The primary efficacy analysis, comparison of the incidence of a subject’s first case of SARS-CoV-2 RT-PCR-positive symptomatic illness occurring post-dose and before Day 183, did not demonstrate a statistically significant effect for EVUSHELD versus placebo with 23 cases of symptomatic COVID-19 in the EVUSHELD arm (3.1%) and 17 cases in the placebo arm (4.6%) (relative risk reduction of 33%, 95% CI: -26, 65). At the time of analysis the median follow-up time post-administration was 49 days (range 5 to 115 days).

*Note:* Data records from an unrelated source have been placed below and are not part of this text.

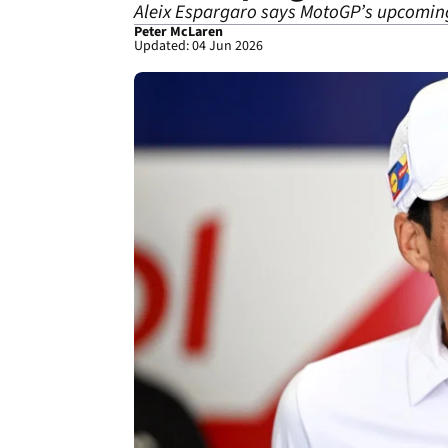
Aleix Espargaro says MotoGP’s upcoming 
Peter McLaren
Updated: 04 Jun 2026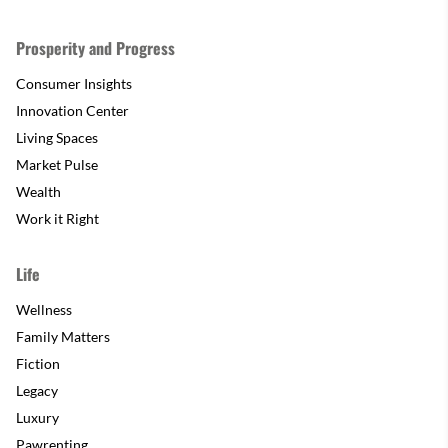
Prosperity and Progress
Consumer Insights
Innovation Center
Living Spaces
Market Pulse
Wealth
Work it Right
Life
Wellness
Family Matters
Fiction
Legacy
Luxury
Pawrenting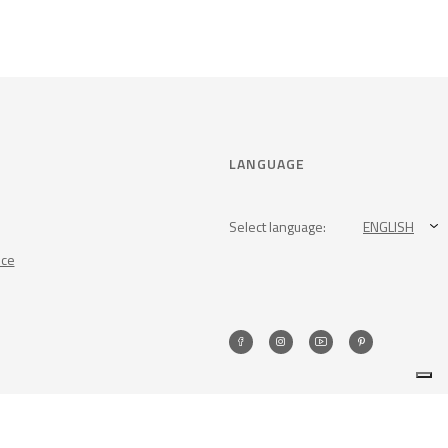
LANGUAGE
Select language:
ENGLISH
nce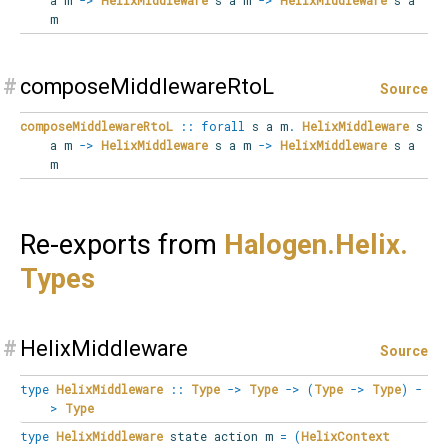
m
#
composeMiddlewareRtoL
Source
composeMiddlewareRtoL
::
forall
s
a
m
.
HelixMiddleware
s
a m
->
HelixMiddleware
s a m
->
HelixMiddleware
s a
m
Re-exports from
Halogen.
Helix.
Types
#
HelixMiddleware
Source
type
HelixMiddleware
::
Type
->
Type
->
(
Type
->
Type
)
-
>
Type
type
HelixMiddleware
state action m
=
(
HelixContext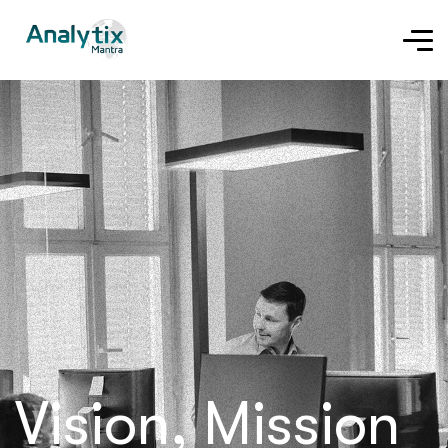
Vision, Mission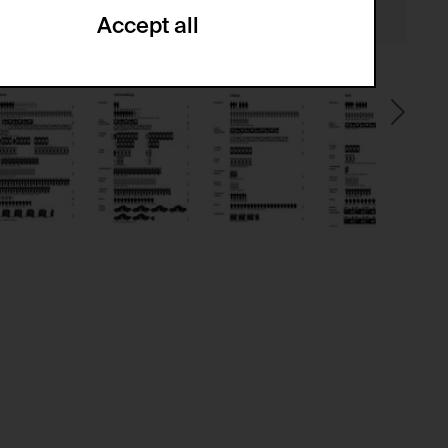
Accept all
ze and create reportings regarding
.
(CSRF)" attacks via form submission.
multiple website visits.
ween several website visits of the same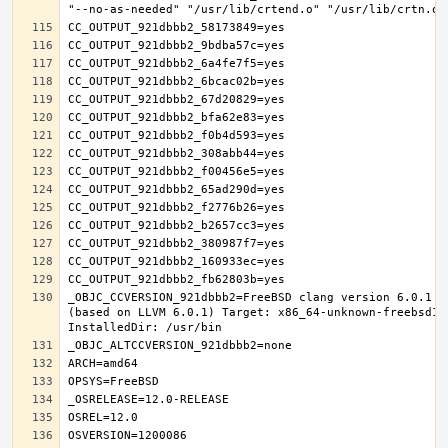
_OBJC_CCVERSION_921dbbb2=FreeBSD clang version 6.0.1 (
(based on LLVM 6.0.1) Target: x86_64-unknown-freebsd12.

The study did not demonstrate benefit for EVUSHELD in preventing symptomatic COVID-19 in the first 30 days after randomization, leading to the limitation of use for post-exposure prophylaxis [see Emergency Use Authorization]. However, there was a higher proportion of symptomatic COVID-19 cases among placebo recipients after Day 29 (see Figure 2 below, data from the post-hoc updated efficacy analysis with a median follow-up time of 6.5 months). EVUSHELD is not authorized for postexposure prophylaxis of COVID-19 in individuals who have been exposed to someone infected with SARS-CoV-2.

Figure 2 : Kaplan Meier: Cumulative Incidence of Symptomatic COVID-19* (STORM CHASER)

 Kaplan Meier: Cumulative Incidence of
Symptomatic COVID-19* (STORM CHASER) - Illustration

* Subjects who do not experience a primary endpoint event (and had not discontinued) are censored at Day 183.